Source records
BEGIN
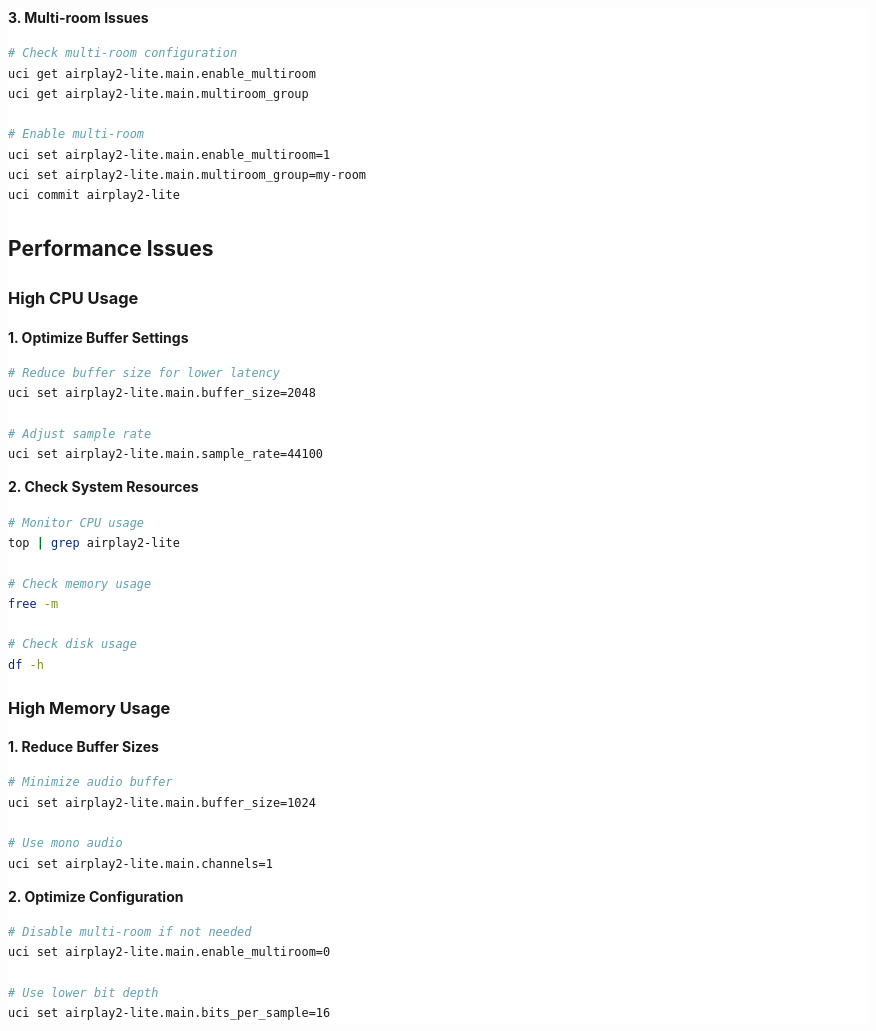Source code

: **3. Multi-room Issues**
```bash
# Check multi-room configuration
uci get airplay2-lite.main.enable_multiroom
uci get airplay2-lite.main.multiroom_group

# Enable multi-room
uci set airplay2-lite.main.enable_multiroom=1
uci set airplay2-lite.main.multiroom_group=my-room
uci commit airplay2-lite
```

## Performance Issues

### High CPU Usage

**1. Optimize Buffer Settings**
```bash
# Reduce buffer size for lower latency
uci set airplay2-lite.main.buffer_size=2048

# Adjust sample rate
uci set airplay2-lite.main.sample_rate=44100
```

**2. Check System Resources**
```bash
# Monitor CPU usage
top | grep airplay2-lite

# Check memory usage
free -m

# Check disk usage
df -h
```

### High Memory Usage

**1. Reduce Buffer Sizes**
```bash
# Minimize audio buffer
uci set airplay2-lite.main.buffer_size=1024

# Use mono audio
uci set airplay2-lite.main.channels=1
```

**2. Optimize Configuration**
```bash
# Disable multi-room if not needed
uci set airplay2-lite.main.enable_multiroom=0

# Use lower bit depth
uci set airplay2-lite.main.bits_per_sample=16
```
END
BEGIN
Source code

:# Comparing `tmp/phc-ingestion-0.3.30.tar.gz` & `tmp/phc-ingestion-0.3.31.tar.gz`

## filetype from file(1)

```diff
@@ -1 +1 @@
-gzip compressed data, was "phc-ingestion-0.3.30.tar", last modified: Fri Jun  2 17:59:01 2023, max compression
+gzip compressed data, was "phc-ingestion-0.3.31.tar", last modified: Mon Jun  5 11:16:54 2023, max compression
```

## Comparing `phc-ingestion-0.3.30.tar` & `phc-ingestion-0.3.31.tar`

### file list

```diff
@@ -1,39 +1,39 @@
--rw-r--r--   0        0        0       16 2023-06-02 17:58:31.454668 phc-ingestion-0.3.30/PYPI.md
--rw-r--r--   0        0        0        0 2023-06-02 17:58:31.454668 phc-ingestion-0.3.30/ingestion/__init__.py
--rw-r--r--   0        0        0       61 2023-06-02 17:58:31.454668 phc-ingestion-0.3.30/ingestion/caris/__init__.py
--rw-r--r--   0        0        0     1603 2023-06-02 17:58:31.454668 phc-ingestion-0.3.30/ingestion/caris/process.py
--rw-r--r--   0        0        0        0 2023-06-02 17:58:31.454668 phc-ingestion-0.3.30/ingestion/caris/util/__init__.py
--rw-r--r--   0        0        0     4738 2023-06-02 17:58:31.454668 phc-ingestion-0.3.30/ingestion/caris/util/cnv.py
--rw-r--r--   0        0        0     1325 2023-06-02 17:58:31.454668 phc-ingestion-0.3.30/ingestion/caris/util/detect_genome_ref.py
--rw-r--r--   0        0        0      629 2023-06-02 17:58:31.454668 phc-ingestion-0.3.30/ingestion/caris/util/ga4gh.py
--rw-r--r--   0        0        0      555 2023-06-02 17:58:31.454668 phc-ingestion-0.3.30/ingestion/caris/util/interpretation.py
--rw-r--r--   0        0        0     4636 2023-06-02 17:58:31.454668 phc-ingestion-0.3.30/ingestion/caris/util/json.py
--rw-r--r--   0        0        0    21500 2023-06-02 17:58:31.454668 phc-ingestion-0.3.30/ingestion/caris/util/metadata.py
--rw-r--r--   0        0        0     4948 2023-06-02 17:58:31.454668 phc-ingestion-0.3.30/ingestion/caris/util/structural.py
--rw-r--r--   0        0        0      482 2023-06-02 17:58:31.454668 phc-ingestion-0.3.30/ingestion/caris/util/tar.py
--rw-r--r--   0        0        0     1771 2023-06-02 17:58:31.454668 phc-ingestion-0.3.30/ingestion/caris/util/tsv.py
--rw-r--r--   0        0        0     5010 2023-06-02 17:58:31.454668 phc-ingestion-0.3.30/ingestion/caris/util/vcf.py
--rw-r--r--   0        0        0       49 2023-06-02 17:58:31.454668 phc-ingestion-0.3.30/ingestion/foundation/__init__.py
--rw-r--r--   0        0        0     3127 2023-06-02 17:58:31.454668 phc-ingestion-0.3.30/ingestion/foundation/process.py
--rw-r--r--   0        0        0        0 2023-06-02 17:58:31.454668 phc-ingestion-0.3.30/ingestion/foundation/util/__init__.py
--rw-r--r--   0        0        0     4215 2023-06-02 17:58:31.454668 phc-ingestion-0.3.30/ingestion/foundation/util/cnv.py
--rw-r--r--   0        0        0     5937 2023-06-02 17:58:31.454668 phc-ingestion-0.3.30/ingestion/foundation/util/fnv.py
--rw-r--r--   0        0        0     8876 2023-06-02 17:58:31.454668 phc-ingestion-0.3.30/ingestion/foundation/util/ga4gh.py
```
END
§ Work instructions:
An answer is complete only when it holds every line above containing the string "compressed".

§ Written answer:
-gzip compressed data, was "phc-ingestion-0.3.30.tar", last modified: Fri Jun  2 17:59:01 2023, max compression
+gzip compressed data, was "phc-ingestion-0.3.31.tar", last modified: Mon Jun  5 11:16:54 2023, max compression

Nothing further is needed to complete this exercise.